In a recent randomized controlled trial published in The Lancet Digital Health, researchers investigated the efficacy of two versions of automated feedback following internet-based depression screening on the severity of depression.
They found that automated feedback did not significantly lower the severity of depression or lead to adequate depression care in individuals who were not previously diagnosed with depression but experienced it.
Study: The efficacy of automated feedback after internet-based depression screening (DISCOVER): an observer-masked, three-armed, randomised controlled trial in Germany. Image Credit: PeopleImages.com - Yuri A/Shutterstock.com
Background
Depressive disorders are highly disabling and prevalent but often remain undetected and untreated, leading to chronic conditions, treatment resistance, higher healthcare costs, and increased disease burden. Standardized depression screening, though debated, could potentially aid early detection.
Feedback on screening results might prompt individuals to recognize symptoms and seek help.
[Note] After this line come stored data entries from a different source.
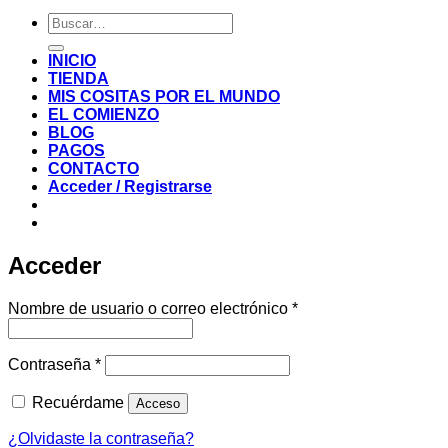
Buscar
por:
INICIO
TIENDA
MIS COSITAS POR EL MUNDO
EL COMIENZO
BLOG
PAGOS
CONTACTO
Acceder / Registrarse
Acceder
Obligatorio
Nombre de usuario o correo electrónico
*
Obligatorio
Contraseña
*
Recuérdame
Acceso
¿Olvidaste la contraseña?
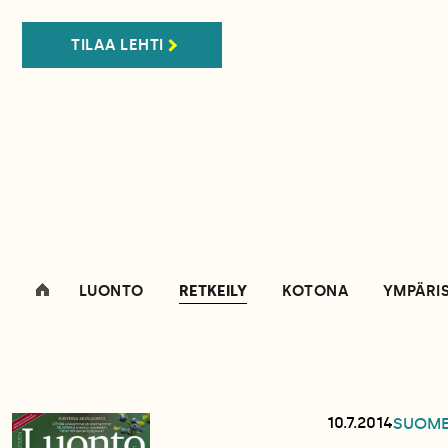
TILAA LEHTI
LUONTO
RETKEILY
KOTONA
YMPÄRI
10.7.2014
SUOM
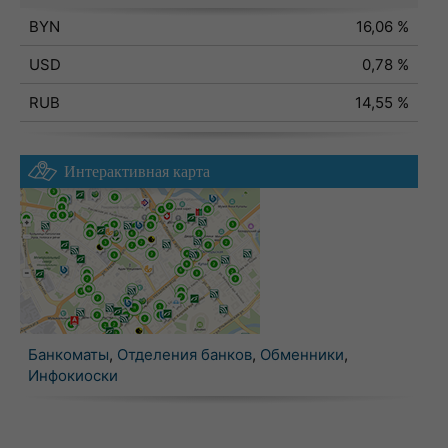
BYN
16,06 %
USD
0,78 %
RUB
14,55 %
Интерактивная карта
Банкоматы
,
Отделения банков
,
Обменники
,
Инфокиоски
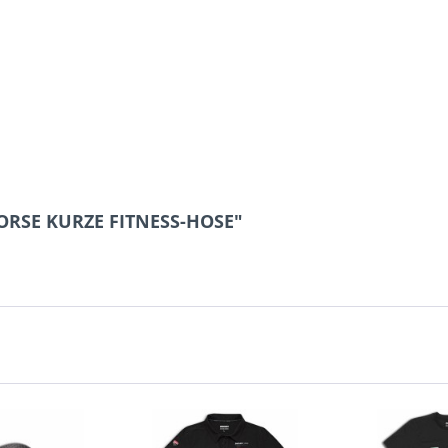
CORSE KURZE FITNESS-HOSE"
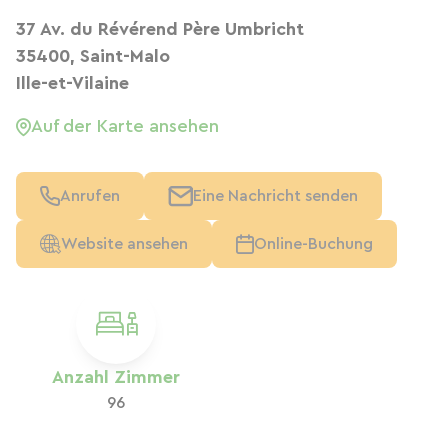
37 Av. du Révérend Père Umbricht
35400, Saint-Malo
Ille-et-Vilaine
Auf der Karte ansehen
Anrufen
Eine Nachricht senden
Website ansehen
Online-Buchung
Anzahl Zimmer
96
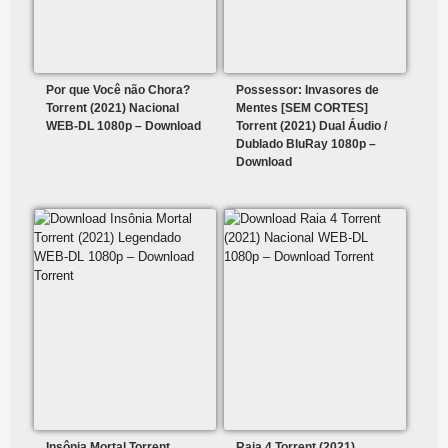
Por que Você não Chora?
Possessor: Invasores de
Torrent (2021) Nacional
Mentes [SEM CORTES]
WEB-DL 1080p – Download
Torrent (2021) Dual Áudio /
Dublado BluRay 1080p –
Download
Insônia Mortal Torrent
Raia 4 Torrent (2021)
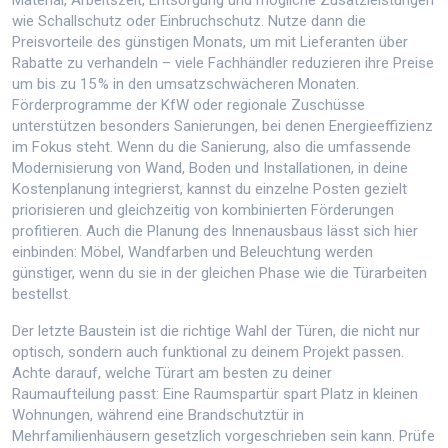
Material, Arbeitszeit, Entsorgung und mögliche Zusatzleistungen
wie Schallschutz oder Einbruchschutz. Nutze dann die
Preisvorteile des günstigen Monats, um mit Lieferanten über
Rabatte zu verhandeln – viele Fachhändler reduzieren ihre Preise
um bis zu 15 % in den umsatzschwächeren Monaten.
Förderprogramme der KfW oder regionale Zuschüsse
unterstützen besonders Sanierungen, bei denen Energieeffizienz
im Fokus steht. Wenn du die
Sanierung
,
also die umfassende
Modernisierung von Wand, Boden und Installationen, in deine
Kostenplanung integrierst
, kannst du einzelne Posten gezielt
priorisieren und gleichzeitig von kombinierten Förderungen
profitieren. Auch die Planung des Innenausbaus lässt sich hier
einbinden: Möbel, Wandfarben und Beleuchtung werden
günstiger, wenn du sie in der gleichen Phase wie die Türarbeiten
bestellst.
Der letzte Baustein ist die richtige Wahl der
Türen
,
die nicht nur
optisch, sondern auch funktional zu deinem Projekt passen
.
Achte darauf, welche Türart am besten zu deiner
Raumaufteilung passt: Eine Raumspartür spart Platz in kleinen
Wohnungen, während eine Brandschutztür in
Mehrfamilienhäusern gesetzlich vorgeschrieben sein kann. Prüfe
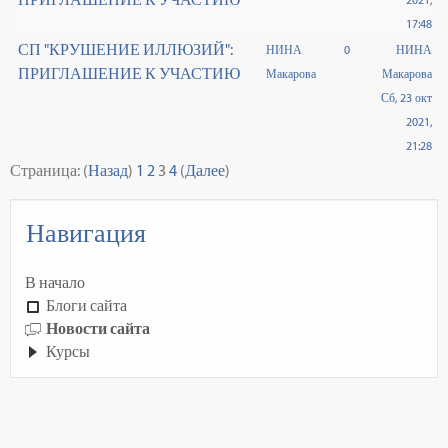
2021,
17:48
СП "КРУШЕНИЕ ИЛЛЮЗИЙ":
НИНА
0
НИНА
ПРИГЛАШЕНИЕ К УЧАСТИЮ
Макарова
Макарова
Сб, 23 окт
2021,
21:28
Страница: (
Назад
)
1
2
3
4
(
Далее
)
Навигация
В начало
Блоги сайта
Новости сайта
Курсы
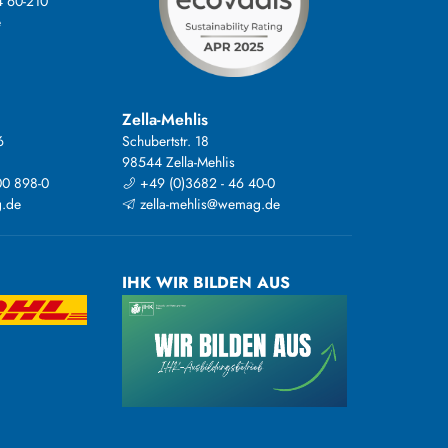
4 60-210
e
Zella-Mehlis
6
Schubertstr. 18
98544 Zella-Mehlis
00 898-0
+49 (0)3682 - 46 40-0
.de
zella-mehlis@wemag.de
IHK WIR BILDEN AUS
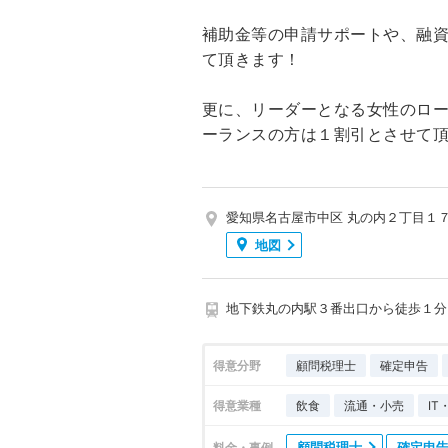
補助金等の申請サポートや、融
て頂きます！
更に、リーダーとなる女性のロ
ーランスの方は１割引とさせて
愛知県名古屋市中区 丸の内２丁目１
地図
地下鉄丸の内駅３番出口から徒歩１分
得意分野
顧問税理士
確定申告
得意業種
飲食
流通・小売
I
顧問税理士
確定申
料金・事例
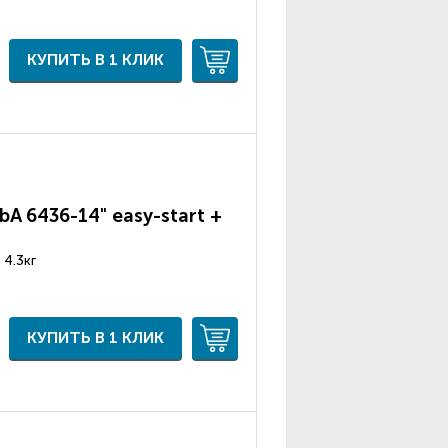
КУПИТЬ В 1 КЛИК
A 6436-14" easy-start +
, 4.3кг
КУПИТЬ В 1 КЛИК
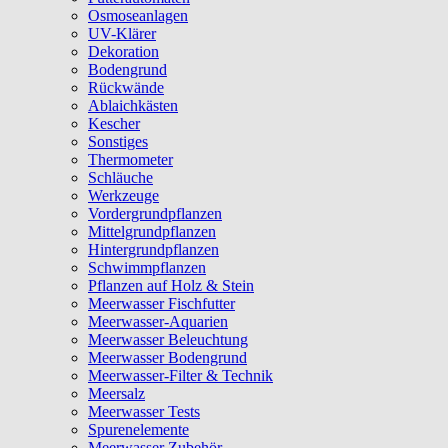
Osmoseanlagen
UV-Klärer
Dekoration
Bodengrund
Rückwände
Ablaichkästen
Kescher
Sonstiges
Thermometer
Schläuche
Werkzeuge
Vordergrundpflanzen
Mittelgrundpflanzen
Hintergrundpflanzen
Schwimmpflanzen
Pflanzen auf Holz & Stein
Meerwasser Fischfutter
Meerwasser-Aquarien
Meerwasser Beleuchtung
Meerwasser Bodengrund
Meerwasser-Filter & Technik
Meersalz
Meerwasser Tests
Spurenelemente
Meerwasser Zubehör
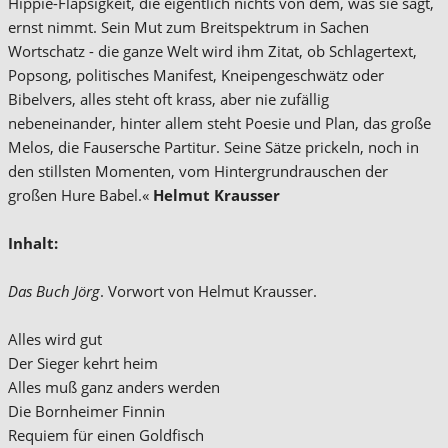
Hippie-Flapsigkeit, die eigentlich nichts von dem, was sie sagt,
ernst nimmt. Sein Mut zum Breitspektrum in Sachen
Wortschatz - die ganze Welt wird ihm Zitat, ob Schlagertext,
Popsong, politisches Manifest, Kneipengeschwätz oder
Bibelvers, alles steht oft krass, aber nie zufällig
nebeneinander, hinter allem steht Poesie und Plan, das große
Melos, die Fausersche Partitur. Seine Sätze prickeln, noch in
den stillsten Momenten, vom Hintergrundrauschen der
großen Hure Babel.«
Helmut Krausser
Inhalt:
Das Buch Jörg
. Vorwort von Helmut Krausser.
Alles wird gut
Der Sieger kehrt heim
Alles muß ganz anders werden
Die Bornheimer Finnin
Requiem für einen Goldfisch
Previous trials showed mixed results on depression severity but improved patient-physician communication and access to therapy.
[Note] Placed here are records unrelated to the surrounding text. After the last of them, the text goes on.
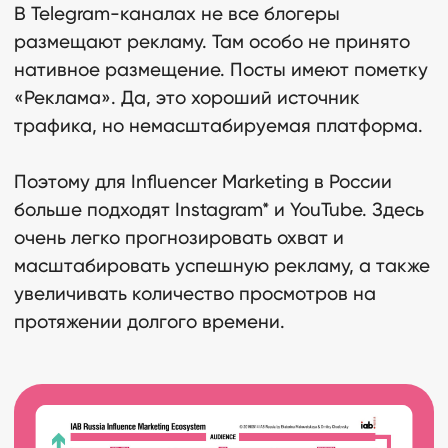
В Telegram-каналах не все блогеры
размещают рекламу. Там особо не принято
нативное размещение. Посты имеют пометку
«Реклама». Да, это хороший источник
трафика, но немасштабируемая платформа.
Поэтому для Influencer Marketing в России
больше подходят Instagram* и YouTube. Здесь
очень легко прогнозировать охват и
масштабировать успешную рекламу, а также
увеличивать количество просмотров на
протяжении долгого времени.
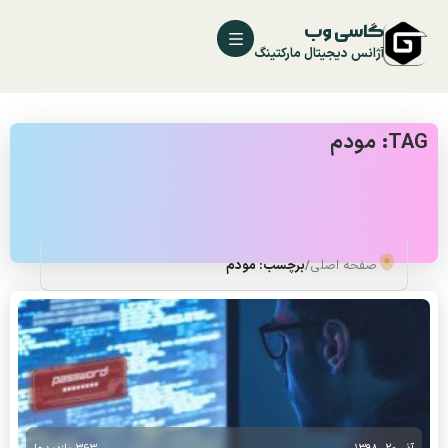
گاسی وب
آژانس دیجیتال مارکتینگ
TAG: مودم
صفحه اصلی
/
برچسب: مودم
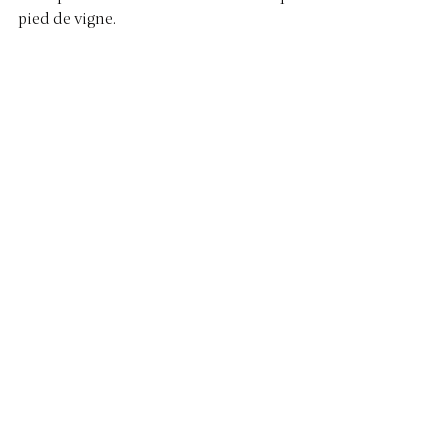
pied de vigne.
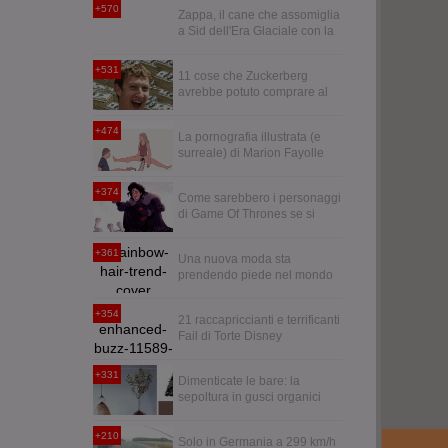
tatuaggi quando avrai
+570
Zappa, il cane che assomiglia
60anni?
a Sid dell'Era Glaciale con la
lingua fuori a penzoloni
+531
11 cose che Zuckerberg
avrebbe potuto comprare al
posto di WhatsApp
+474
La pornografia illustrata (e
surreale) di Marion Fayolle
+374
Come sarebbero i personaggi
di Game Of Thrones se si
trovassero in un cartone
Disney?
+361
Una nuova moda sta
prendendo piede nel mondo
femminile: i capelli
arcobaleno
+354
21 raccapriccianti e terrificanti
Fail di Torte Disney
+331
Dimenticate le bare: la
sepoltura in gusci organici
trasformerà i vostri cari in
alberi
+210
Solo in Germania a 299 km/h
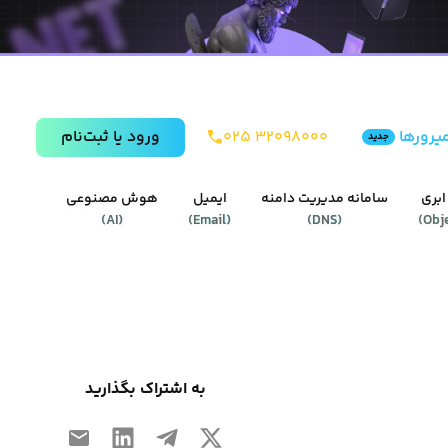
یرورها
۰۲۵ ۳۲۰۹۸۰۰۰
ورود يا ثبت‌نام
جدید
ابری
سامانه مدیریت دامنه
ایمیل
هوش مصنوعی
)
AI
(
)
Email
(
)
DNS
(
)
Obj
به اشتراک بگذارید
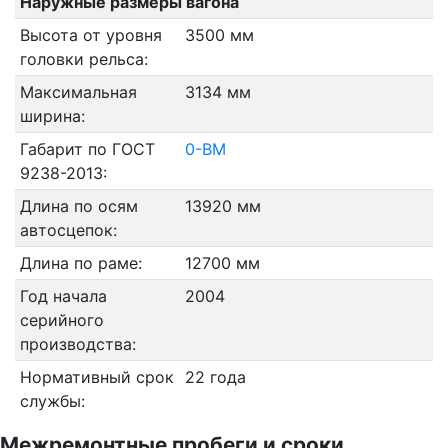
Наружные размеры вагона
Высота от уровня
3500 мм
головки рельса:
Максимальная
3134 мм
ширина:
Габарит по ГОСТ
0-ВМ
9238-2013:
Длина по осям
13920 мм
автосцепок:
Длина по раме:
12700 мм
Год начала
2004
серийного
производства:
Нормативный срок
22 года
службы:
Межремонтные пробеги и сроки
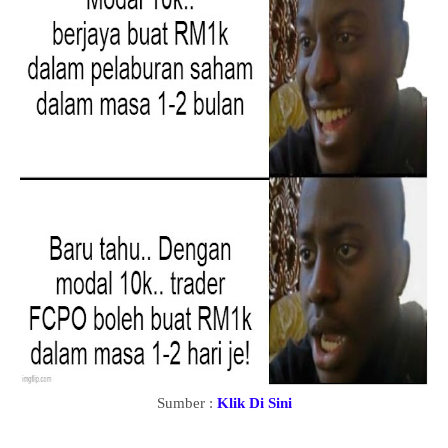
Sumber :
Klik Di Sini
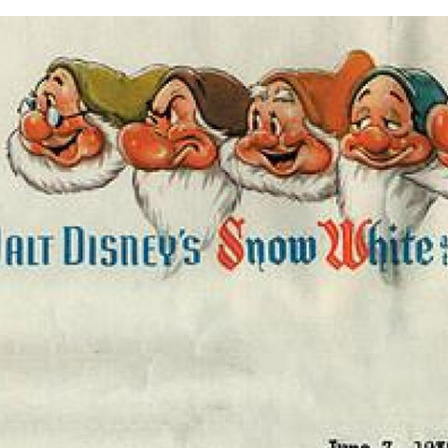
FACEBOOK
TWITTER
FLIPBOARD
E-
MAIL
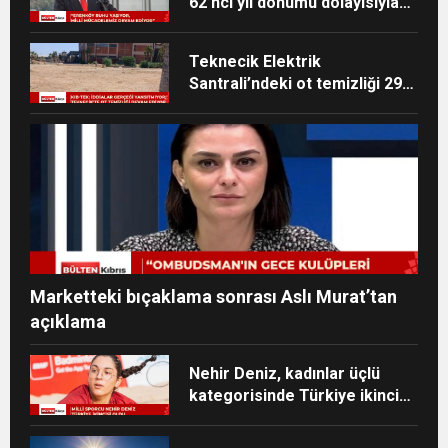
62’nci yıl dönümü dolayısıyla
mesaj yayımladı
Teknecik Elektrik
Santrali’ndeki ot temizliği 29
Temmuz’dan beri devam
ediyor
Marketteki bıçaklama sonrası Aslı Murat’tan
açıklama
Nehir Deniz, kadınlar üçlü
kategorisinde Türkiye ikincisi
oldu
In a pioneering study, termed the “DISCOVER” trial, researchers aimed to evaluate the efficacy of two forms of automated feedback following internet-based screening for moderate to severe depression, examining its effect on initiating evidence-based care, depression-related behaviors, and potential negative effects.
About the study
The present study was an observer-masked, randomized controlled trial with three arms conducted in Germany between 2021 and 2022. A total of 1,178 participants aged ≥18 years, with Patient Health Questionnaire-9 (PHQ-9) scores ≥10 (moderate depression severity), and no recent depression diagnosis or treatment were randomized in a 1:1:1 ratio.
Researchers compared the impact of automated tailored feedback (n = 394), automated non-tailored feedback (n = 393), and no feedback (n = 391) on depression severity six months after internet-based screening.
The no-feedback group received no further information post-screening. In contrast, participants in the two feedback groups had the option to access feedback immediately via a clickable link on the website.
The feedback content was developed collaboratively with individuals affected by depressive disorders. It consisted of four sections: 1) presenting the screening results, 2) encouraging consultation with a healthcare professional, 3) providing general information on depression, and 4) detailing treatment options based on German clinical guidelines.
The tailored feedback adapted content based on participants' symptom profiles, preferred specialist type, health insurance provider, symptom attributions, and local residency.
Across the three groups, the mean age was 37.1 years, 70% were women, 29% were men, 1% reported other genders, and 10% had a migrant background. The majority were well-educated (49%), single (41%), employed (72%), and lived in large cities (51%).
At the six-month follow-up, 965 participants provided PHQ-9 data. The primary outcome was the change in depression severity using the PHQ-9 scale six months post-randomization, assessing nine depressive symptoms on a scale from 0 to 3, with scores ranging from 0 to 27.
Secondary outcomes included receipt of evidence-based depression care, diagnosis of depressive disorder by healthcare professionals, engagement in depression-related health behaviors, health-related quality of life, anxiety severity, somatic symptom severity, and safety monitoring for participants with suicidal ideation.
Statistical analysis involved covariance, intention-to-treat analysis, per-protocol analysis, subgroup analysis, multiple imputations for missing data, Cohen's d calculation, and closed testing principle.
Results and discussion
Six months after random assignment, depression severity reduced similarly across groups: by 3.4 points in the no-feedback group, 3.5 points in the non-tailored feedback group, and by 3.7 points in the tailored feedback group, with no significant differences within the groups (p=0.72).
Secondary outcome analyses showed no significant intervention effects across groups. Negative effects were minimal (<1%), with isolated reports of emotional burden and distress related to trial participation.
The rates of major depressive disorder diagnosis based on SCID (short for structured clinical interview for DSM disorders) criteria and treatment initiation were found to be comparable among the groups. Sensitivity analyses were not found to alter the findings.
Overall, the trial revealed that while digital depression screening may identify undetected depression, it does not ensure evidence-based treatment, indicating the need for more effective strategies to facilitate access to care post-screening.
A large sample size strengthens the trial with a good follow-up rate and the ability to isolate the effects of screening and feedback, including untreated individuals with depression, representative recruitment, and diagnostic interviews for efficacy analysis.
However, the trial is limited by the absence of a no-screening control group, recruitment not explicitly targeting those seeking depression information, reliance on self-reported help-seeking data, potential self-selection bias, and possible influence of repeated assessments on depression outcomes.
Conclusion
In conclusion, the DISCOVER study shows that automated feedback after internet-based depression screening may not lower depression severity or trigger evidence-based care.
These findings should be considered by healthcare providers and inform guidelines for early depression detection, highlighting the need for further research to understand the path of patients from early detection to effective treatment.